Wales National Ice Rink
- The venue seen before demolition
- Interactive map of Wales National Ice Rink
- Location: Cardiff, Wales
- Coordinates: 51°28′39″N 3°10′25″W﻿ / ﻿51.477621°N 3.173719°W
- Capacity: 2,700 (ice hockey)

Construction
- Opened: September 1986
- Closed: June 2006
- Demolished: September 2006
- Architects: Alex Robertson, Peter Francis & Partners

Tenant
- Cardiff Devils

= Wales National Ice Rink =

Sports venue in Cardiff, Wales

Wales National Ice Rink (WNIR) was an ice rink in Cardiff, Wales. It had a capacity of 2,700 for ice hockey and was the former home of the Cardiff Devils ice hockey team. It was opened in September 1986, and was inaugurated by Sarah, Duchess of York on 27 April 1987.

The WNIR was also used for professional boxing events and occasionally as a concert venue. It was demolished in September 2006 to make way for expansion of the St David's, Cardiff Shopping Centre, with the site now occupied by department store John Lewis.

==Music events==
Artists and bands that have performed at the venue include The Alarm, Status Quo, Blur, Wet Wet Wet, Faith No More, Chris de Burgh, Extreme, Madness, The Brian May Band, Orchestral Manoeuvres in the Dark, The Prodigy and Deacon Blue. During the Kiss concert on 20 May 1992, as part of their Revenge Tour, a pyro cue for "Heaven's on Fire" caused £20,000 worth of damage to the ceiling.
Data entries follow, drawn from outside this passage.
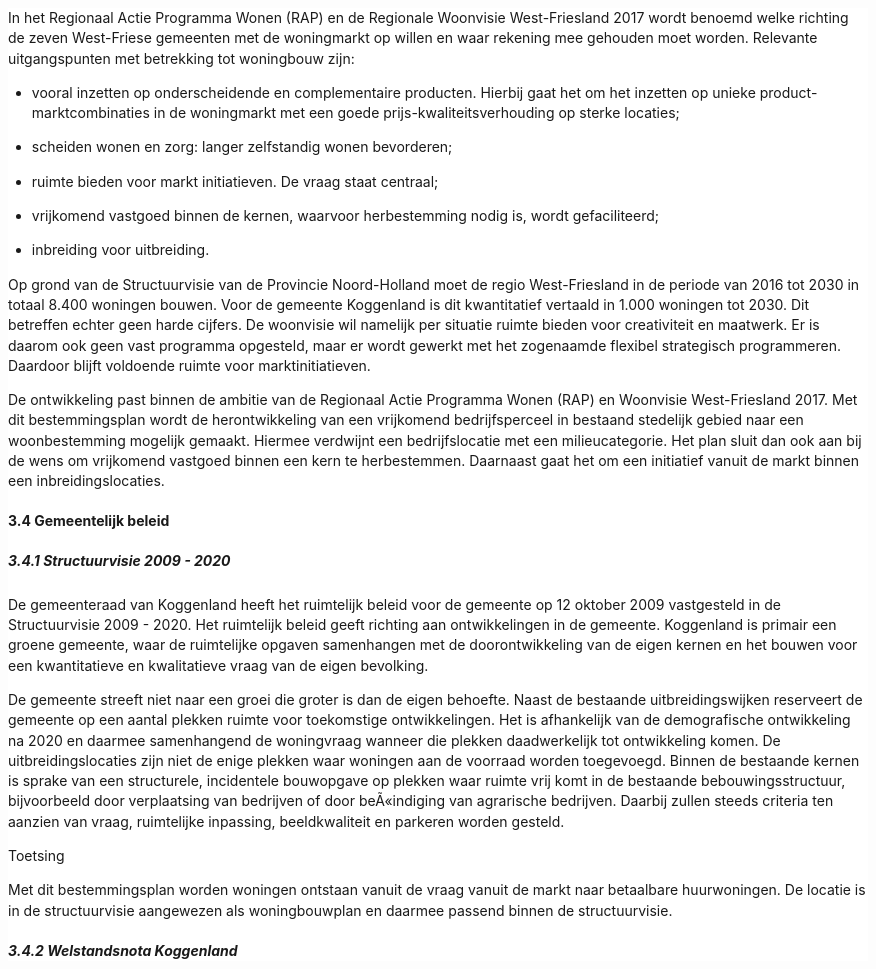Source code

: In het Regionaal Actie Programma Wonen (RAP) en de Regionale Woonvisie West\-Friesland 2017 wordt benoemd welke richting de zeven West\-Friese gemeenten met de woningmarkt op willen en waar rekening mee gehouden moet worden. Relevante uitgangspunten met betrekking tot woningbouw zijn:

* vooral inzetten op onderscheidende en complementaire producten. Hierbij gaat het om het inzetten op unieke product\-marktcombinaties in de woningmarkt met een goede prijs\-kwaliteitsverhouding op sterke locaties;

* scheiden wonen en zorg: langer zelfstandig wonen bevorderen;

* ruimte bieden voor markt initiatieven. De vraag staat centraal;

* vrijkomend vastgoed binnen de kernen, waarvoor herbestemming nodig is, wordt gefaciliteerd;

* inbreiding voor uitbreiding.

Op grond van de Structuurvisie van de Provincie Noord\-Holland moet de regio West\-Friesland in de periode van 2016 tot 2030 in totaal 8\.400 woningen bouwen. Voor de gemeente Koggenland is dit kwantitatief vertaald in 1\.000 woningen tot 2030\. Dit betreffen echter geen harde cijfers. De woonvisie wil namelijk per situatie ruimte bieden voor creativiteit en maatwerk. Er is daarom ook geen vast programma opgesteld, maar er wordt gewerkt met het zogenaamde flexibel strategisch programmeren. Daardoor blijft voldoende ruimte voor marktinitiatieven.

De ontwikkeling past binnen de ambitie van de Regionaal Actie Programma Wonen (RAP) en Woonvisie West\-Friesland 2017\. Met dit bestemmingsplan wordt de herontwikkeling van een vrijkomend bedrijfsperceel in bestaand stedelijk gebied naar een woonbestemming mogelijk gemaakt. Hiermee verdwijnt een bedrijfslocatie met een milieucategorie. Het plan sluit dan ook aan bij de wens om vrijkomend vastgoed binnen een kern te herbestemmen. Daarnaast gaat het om een initiatief vanuit de markt binnen een inbreidingslocaties.

#### 3\.4 Gemeentelijk beleid

##### 3\.4\.1 Structuurvisie 2009 \- 2020

De gemeenteraad van Koggenland heeft het ruimtelijk beleid voor de gemeente op 12 oktober 2009 vastgesteld in de Structuurvisie 2009 \- 2020\. Het ruimtelijk beleid geeft richting aan ontwikkelingen in de gemeente. Koggenland is primair een groene gemeente, waar de ruimtelijke opgaven samenhangen met de doorontwikkeling van de eigen kernen en het bouwen voor een kwantitatieve en kwalitatieve vraag van de eigen bevolking.

De gemeente streeft niet naar een groei die groter is dan de eigen behoefte. Naast de bestaande uitbreidingswijken reserveert de gemeente op een aantal plekken ruimte voor toekomstige ontwikkelingen. Het is afhankelijk van de demografische ontwikkeling na 2020 en daarmee samenhangend de woningvraag wanneer die plekken daadwerkelijk tot ontwikkeling komen. De uitbreidingslocaties zijn niet de enige plekken waar woningen aan de voorraad worden toegevoegd. Binnen de bestaande kernen is sprake van een structurele, incidentele bouwopgave op plekken waar ruimte vrij komt in de bestaande bebouwingsstructuur, bijvoorbeeld door verplaatsing van bedrijven of door beÃ«indiging van agrarische bedrijven. Daarbij zullen steeds criteria ten aanzien van vraag, ruimtelijke inpassing, beeldkwaliteit en parkeren worden gesteld.

Toetsing

Met dit bestemmingsplan worden woningen ontstaan vanuit de vraag vanuit de markt naar betaalbare huurwoningen. De locatie is in de structuurvisie aangewezen als woningbouwplan en daarmee passend binnen de structuurvisie.

##### 3\.4\.2 Welstandsnota Koggenland
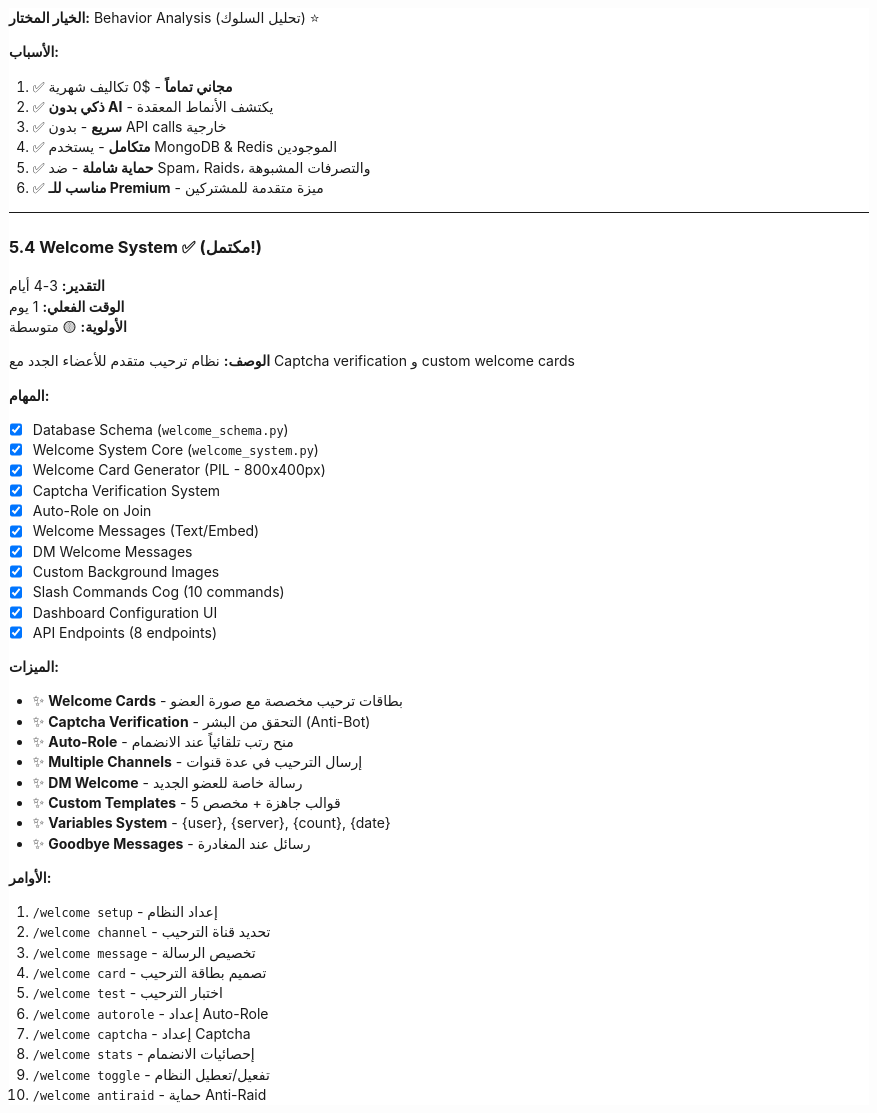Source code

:**الخيار المختار:** Behavior Analysis (تحليل السلوك) ⭐

**الأسباب:**
1. ✅ **مجاني تماماً** - $0 تكاليف شهرية
2. ✅ **ذكي بدون AI** - يكتشف الأنماط المعقدة
3. ✅ **سريع** - بدون API calls خارجية
4. ✅ **متكامل** - يستخدم MongoDB & Redis الموجودين
5. ✅ **حماية شاملة** - ضد Spam، Raids، والتصرفات المشبوهة
6. ✅ **مناسب للـ Premium** - ميزة متقدمة للمشتركين

---

### 5.4 Welcome System ✅ (مكتمل!)
**التقدير:** 3-4 أيام  
**الوقت الفعلي:** 1 يوم  
**الأولوية:** 🟡 متوسطة

**الوصف:**
نظام ترحيب متقدم للأعضاء الجدد مع Captcha verification و custom welcome cards

**المهام:**
- [x] Database Schema (`welcome_schema.py`)
- [x] Welcome System Core (`welcome_system.py`)
- [x] Welcome Card Generator (PIL - 800x400px)
- [x] Captcha Verification System
- [x] Auto-Role on Join
- [x] Welcome Messages (Text/Embed)
- [x] DM Welcome Messages
- [x] Custom Background Images
- [x] Slash Commands Cog (10 commands)
- [x] Dashboard Configuration UI
- [x] API Endpoints (8 endpoints)

**الميزات:**
- ✨ **Welcome Cards** - بطاقات ترحيب مخصصة مع صورة العضو
- ✨ **Captcha Verification** - التحقق من البشر (Anti-Bot)
- ✨ **Auto-Role** - منح رتب تلقائياً عند الانضمام
- ✨ **Multiple Channels** - إرسال الترحيب في عدة قنوات
- ✨ **DM Welcome** - رسالة خاصة للعضو الجديد
- ✨ **Custom Templates** - 5 قوالب جاهزة + مخصص
- ✨ **Variables System** - {user}, {server}, {count}, {date}
- ✨ **Goodbye Messages** - رسائل عند المغادرة

**الأوامر:**
1. `/welcome setup` - إعداد النظام
2. `/welcome channel` - تحديد قناة الترحيب
3. `/welcome message` - تخصيص الرسالة
4. `/welcome card` - تصميم بطاقة الترحيب
5. `/welcome test` - اختبار الترحيب
6. `/welcome autorole` - إعداد Auto-Role
7. `/welcome captcha` - إعداد Captcha
8. `/welcome stats` - إحصائيات الانضمام
9. `/welcome toggle` - تفعيل/تعطيل النظام
10. `/welcome antiraid` - حماية Anti-Raid
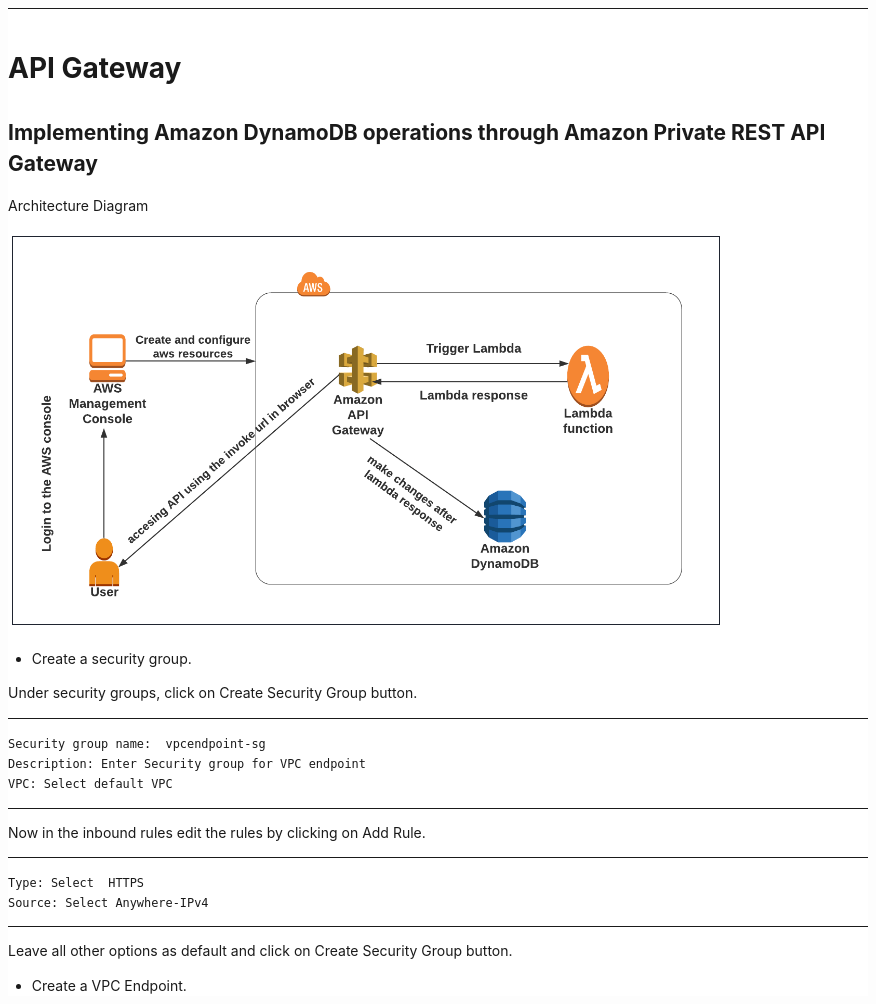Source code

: --------

# API Gateway

## Implementing Amazon DynamoDB operations through Amazon Private REST API Gateway

Architecture Diagram

![img.png](assets/dynamoandapigateway.PNG)


- Create a security group.

Under security groups, click on Create Security Group button.

------------------------------------------------------------------------------
    Security group name:  vpcendpoint-sg
    Description: Enter Security group for VPC endpoint
    VPC: Select default VPC
------------------------------------------------------------------------------

Now in the inbound rules edit the rules by clicking on Add Rule.

------------------------------------------------------------------------------
    Type: Select  HTTPS
    Source: Select Anywhere-IPv4
------------------------------------------------------------------------------

Leave all other options as default and click on Create Security Group button.

- Create a VPC Endpoint. 
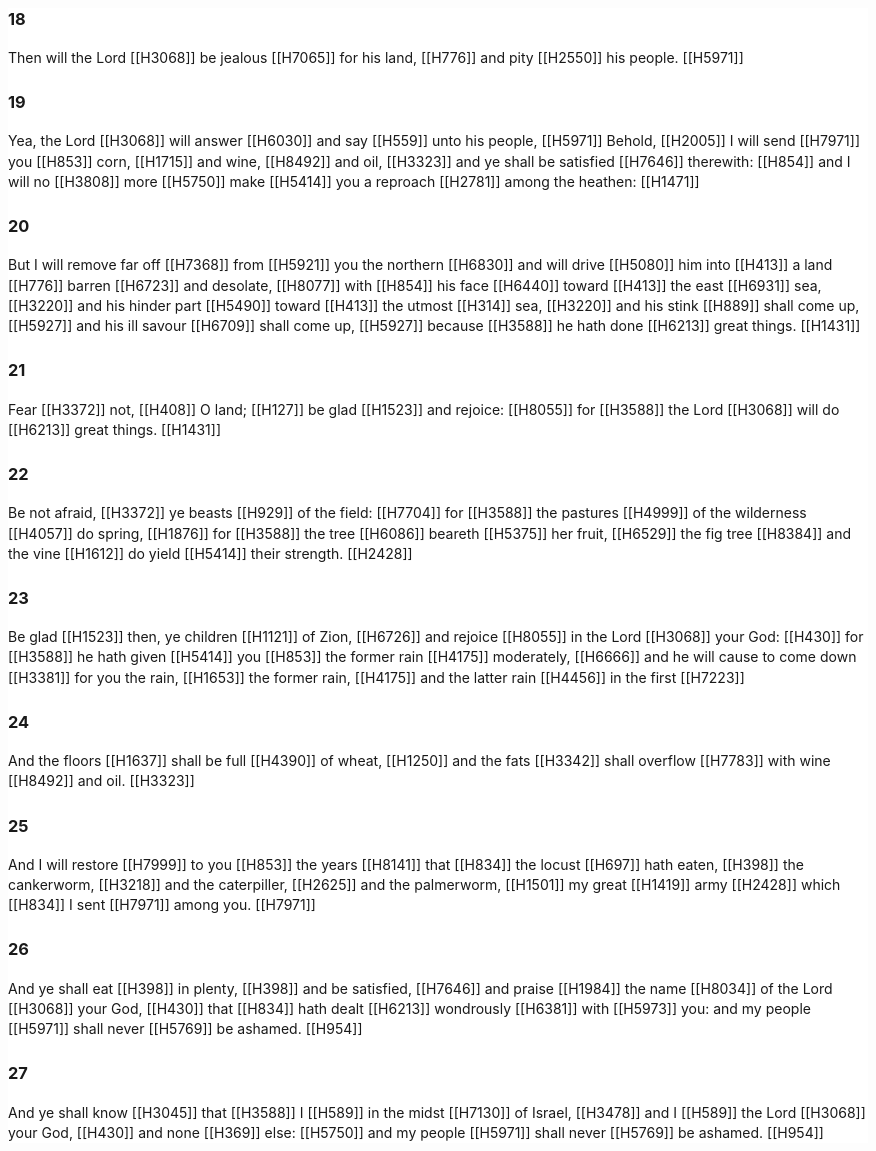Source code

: ### 18
Then will the Lord [[H3068]] be jealous [[H7065]] for his land, [[H776]] and pity [[H2550]] his people. [[H5971]]

### 19
Yea, the Lord [[H3068]] will answer [[H6030]] and say [[H559]] unto his people, [[H5971]] Behold, [[H2005]] I will send [[H7971]]  you [[H853]] corn, [[H1715]] and wine, [[H8492]] and oil, [[H3323]] and ye shall be satisfied [[H7646]] therewith: [[H854]] and I will no [[H3808]] more [[H5750]] make [[H5414]] you a reproach [[H2781]] among the heathen: [[H1471]]

### 20
But I will remove far off [[H7368]] from [[H5921]] you the northern [[H6830]] and will drive [[H5080]] him into [[H413]] a land [[H776]] barren [[H6723]] and desolate, [[H8077]] with [[H854]] his face [[H6440]] toward [[H413]] the east [[H6931]] sea, [[H3220]] and his hinder part [[H5490]] toward [[H413]] the utmost [[H314]] sea, [[H3220]] and his stink [[H889]] shall come up, [[H5927]] and his ill savour [[H6709]] shall come up, [[H5927]] because [[H3588]] he hath done [[H6213]] great things. [[H1431]]

### 21
Fear [[H3372]] not, [[H408]] O land; [[H127]] be glad [[H1523]] and rejoice: [[H8055]] for [[H3588]] the Lord [[H3068]] will do [[H6213]] great things. [[H1431]]

### 22
Be not afraid, [[H3372]] ye beasts [[H929]] of the field: [[H7704]] for [[H3588]] the pastures [[H4999]] of the wilderness [[H4057]] do spring, [[H1876]] for [[H3588]] the tree [[H6086]] beareth [[H5375]] her fruit, [[H6529]] the fig tree [[H8384]] and the vine [[H1612]] do yield [[H5414]] their strength. [[H2428]]

### 23
Be glad [[H1523]] then, ye children [[H1121]] of Zion, [[H6726]] and rejoice [[H8055]] in the Lord [[H3068]] your God: [[H430]] for [[H3588]] he hath given [[H5414]]  you [[H853]] the former rain [[H4175]] moderately, [[H6666]] and he will cause to come down [[H3381]] for you the rain, [[H1653]] the former rain, [[H4175]] and the latter rain [[H4456]] in the first [[H7223]]

### 24
And the floors [[H1637]] shall be full [[H4390]] of wheat, [[H1250]] and the fats [[H3342]] shall overflow [[H7783]] with wine [[H8492]] and oil. [[H3323]]

### 25
And I will restore [[H7999]]  to you [[H853]] the years [[H8141]] that [[H834]] the locust [[H697]] hath eaten, [[H398]] the cankerworm, [[H3218]] and the caterpiller, [[H2625]] and the palmerworm, [[H1501]] my great [[H1419]] army [[H2428]] which [[H834]] I sent [[H7971]] among you. [[H7971]]

### 26
And ye shall eat [[H398]] in plenty, [[H398]] and be satisfied, [[H7646]] and praise [[H1984]] the name [[H8034]] of the Lord [[H3068]] your God, [[H430]] that [[H834]] hath dealt [[H6213]] wondrously [[H6381]] with [[H5973]] you: and my people [[H5971]] shall never [[H5769]] be ashamed. [[H954]]

### 27
And ye shall know [[H3045]] that [[H3588]] I [[H589]] in the midst [[H7130]] of Israel, [[H3478]] and I [[H589]] the Lord [[H3068]] your God, [[H430]] and none [[H369]] else: [[H5750]] and my people [[H5971]] shall never [[H5769]] be ashamed. [[H954]]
Meat Loaf performed here on 4 December 1993 as part of the Everything Louder Tour to a crowd of 4,300.

==Closure==
In April 2006, the final ice hockey game hosted at the location was a special "End Of An Era" game featuring former Devils players against the 2005/2006 Devils squad. The facility later closed to leisure skaters in June 2006. Following the closure, the temporary Cardiff Bay Ice Rink was constructed at the Cardiff International Sports Village within the Cardiff Bay area of Cardiff, which was used to host Devil's home games until the opening of Ice Arena Wales in March 2016.